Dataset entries
+++

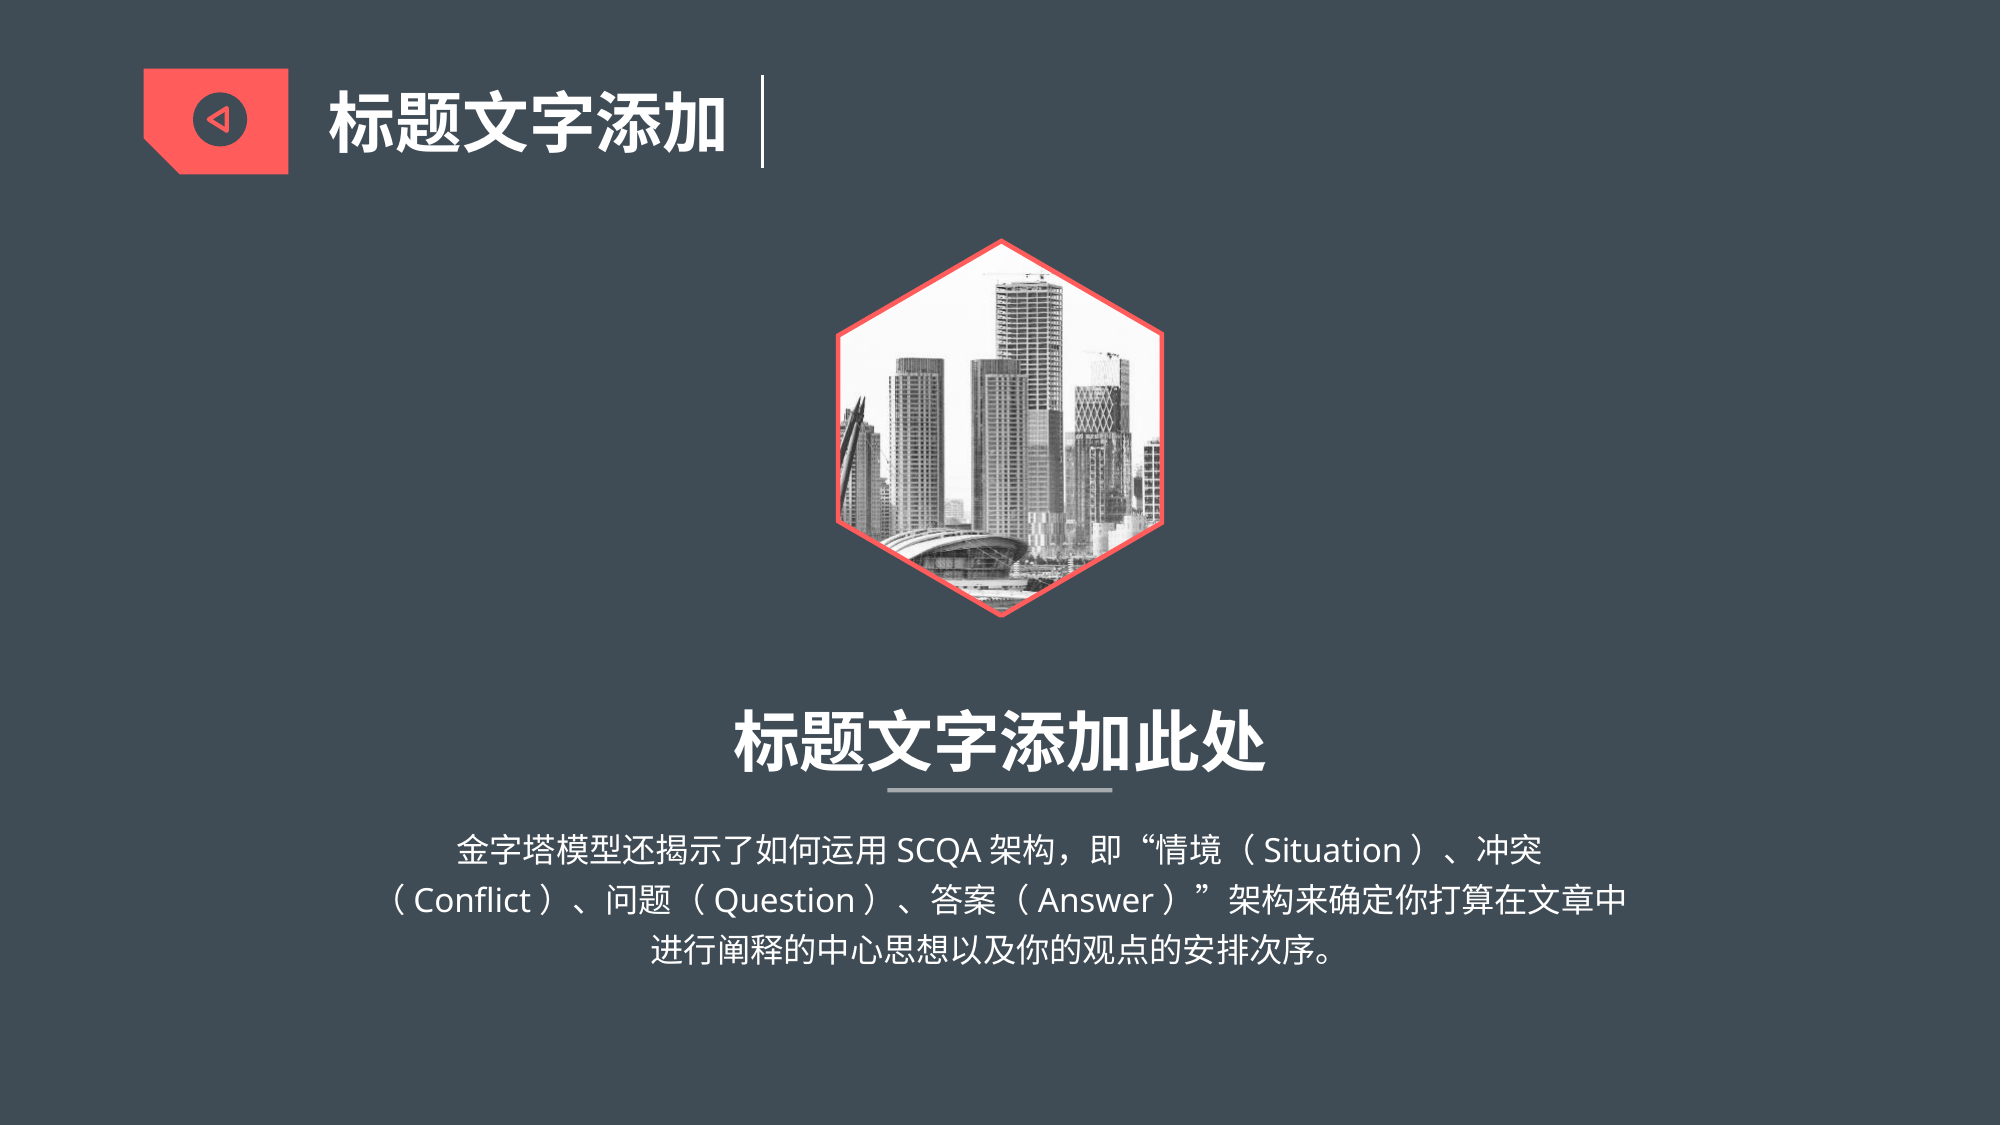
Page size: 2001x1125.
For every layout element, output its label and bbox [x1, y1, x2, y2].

text_box [353, 681, 1646, 975]
picture [838, 240, 1162, 615]
text_box [143, 68, 763, 175]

+++

> [Request]: Leave the pictures aside and give every entry above again word for word.

> [Result of the exercise]:
Page size: 2001x1125.
For every layout element, output its label and bbox [x1, y1, x2, y2].

text_box [353, 681, 1646, 975]
picture [838, 240, 1162, 615]
text_box [143, 68, 763, 175]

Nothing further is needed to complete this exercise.